J'avais eu 'impression qu'une partie de la pensée libertaire ou anarcho-syndicaliste avait endossé, à la fois consciemment et comme moindre mal face au totalitarisme soviétique (et nazi), à l'échec des révolutions violentes, un certain pragmatisme réformiste.
J'avais aussi soulevé la questions de deux textes contemporains allant dans le même sens publiés sur le site de la CNT-F. personne n'avait su ou voulu y répondre (il y a pourtant peu de textes "théoriques" sur le site de la CNT-F)
Une extrait d'un texte tardif de Gaston Leval vient me reposer cette question. Le voici :
Et je dis et je maintiens que le peuple, dont je suis, moi dont la jeunesse a été telle que je n’ai pas même
pu apprendre un métier, et qui par conséquent ne parle pas « du peuple » comme d’une catégorie sociale
qui m’est étrangère, mais qui au contraire en parle comme je le fais parce que je le connais, je maintiens
que le peuple n’est pas préparé pour faire une telle révolution, pour transformer la société dont le plus
souvent il n’a pas même le sentiment ou la conscience. Je considère une ineptie ou un crime que de
pousser à une crise révolutionnaire. Et je ne vois pas d’autre solution que celle des réalisations partielles
sans détruire l’organisme économique capitaliste. Proudhon écrivait - je ne sais plus où - qu’il chargeait
les travailleurs de prendre l’héritage de la société actuelle et de le développer: il ne s’agissait pas pour lui
de détruire ce qu’a créé le capitalisme, malgré les souffrances que cela a causé au peuple, malgré les
atrocités de la work house et de la fabrique. Il s’agissait d’en assumer la continuité, pour le bien de tous.
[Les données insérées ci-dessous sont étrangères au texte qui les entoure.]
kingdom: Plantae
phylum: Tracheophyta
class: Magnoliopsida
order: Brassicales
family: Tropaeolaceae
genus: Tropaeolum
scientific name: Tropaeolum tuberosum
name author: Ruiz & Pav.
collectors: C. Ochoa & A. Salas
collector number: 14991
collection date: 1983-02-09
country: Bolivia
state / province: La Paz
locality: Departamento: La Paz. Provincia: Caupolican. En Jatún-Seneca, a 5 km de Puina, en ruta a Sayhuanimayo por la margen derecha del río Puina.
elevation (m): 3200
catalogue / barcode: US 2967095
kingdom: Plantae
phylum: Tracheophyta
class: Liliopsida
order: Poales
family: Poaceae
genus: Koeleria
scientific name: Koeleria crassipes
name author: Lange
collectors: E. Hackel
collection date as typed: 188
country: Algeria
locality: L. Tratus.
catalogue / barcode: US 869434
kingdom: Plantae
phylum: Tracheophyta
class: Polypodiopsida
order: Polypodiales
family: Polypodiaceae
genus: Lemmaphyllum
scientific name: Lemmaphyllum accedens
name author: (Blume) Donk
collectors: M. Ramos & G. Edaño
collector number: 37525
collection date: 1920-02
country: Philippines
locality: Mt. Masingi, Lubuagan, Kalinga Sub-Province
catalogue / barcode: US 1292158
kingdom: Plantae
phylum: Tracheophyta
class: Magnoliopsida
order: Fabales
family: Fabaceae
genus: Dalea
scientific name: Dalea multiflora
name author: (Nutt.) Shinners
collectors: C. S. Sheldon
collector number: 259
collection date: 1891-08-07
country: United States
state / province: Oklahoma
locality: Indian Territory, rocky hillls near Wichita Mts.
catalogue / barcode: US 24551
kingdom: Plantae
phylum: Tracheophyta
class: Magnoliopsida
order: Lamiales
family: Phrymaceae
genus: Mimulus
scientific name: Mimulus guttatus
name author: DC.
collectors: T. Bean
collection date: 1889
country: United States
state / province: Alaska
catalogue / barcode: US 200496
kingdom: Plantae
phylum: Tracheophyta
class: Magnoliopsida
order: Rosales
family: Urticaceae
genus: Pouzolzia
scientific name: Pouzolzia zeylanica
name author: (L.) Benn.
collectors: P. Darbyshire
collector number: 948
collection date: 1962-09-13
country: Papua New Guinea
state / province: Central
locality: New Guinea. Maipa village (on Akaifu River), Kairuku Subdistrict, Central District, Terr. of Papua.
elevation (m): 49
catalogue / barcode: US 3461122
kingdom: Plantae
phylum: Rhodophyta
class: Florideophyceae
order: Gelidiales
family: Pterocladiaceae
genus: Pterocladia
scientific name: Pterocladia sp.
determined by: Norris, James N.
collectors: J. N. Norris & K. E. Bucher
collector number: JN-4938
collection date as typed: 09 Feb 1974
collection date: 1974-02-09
Or, la vie de relation est telle aujourd’hui qu’une entreprise de transformation dans de très vastes secteurs [pose]
des problèmes de dimensions terrestres qui, pour cela, sont insolubles.
Il est donc inévitable de les envisager à l’échelle du possible. Parmi nos idées, et celles de certains de nos
penseurs, il y a beaucoup de choses à revoir. Telle est la vérité.
http://ablogm.com/cats/2012/10/07/la-cr ... ton-leval/
Au fond, le mouvement libertaire n'est-il pas une dynamique égalitaire et démocratique qui vient radicaliser la démocratie bourgeoise existante (en essayant de trouver les moyens d'une extension de la démocratie effective dans la sphère économique) plutôt qu'un mouvement révolutionnaire de rupture violente (qui prendrait ainsi le risque de dégénérer en totalitarisme de type soviétique) ?
N'est-ce pas exactement ce qu'ont entrevu beaucoup de "responsables" anarchistes espagnols lors de la révolution espagnole : comment tenir compte de la diversité politique et ne pas tomber dans la dictature et le substitutisme (ce qui ne résout pas la question des manoeuvres staliniennes en Espagne) ?
Cette interrogation fait échos à celle que je pose à René Berthier dans un autre fil : quelle orientation stratégique ? D'autant que le site "Monde Nouveau" renvoie souvent à la pensée de G. Leval.
Je précise que je parle, si ça peut éviter certains malentendus, d'un point de vue autogestionnaire / réformiste radical / socialiste libertaire non dogmatique (entre AL, les Alternatifs, le zapatisme pour faire court).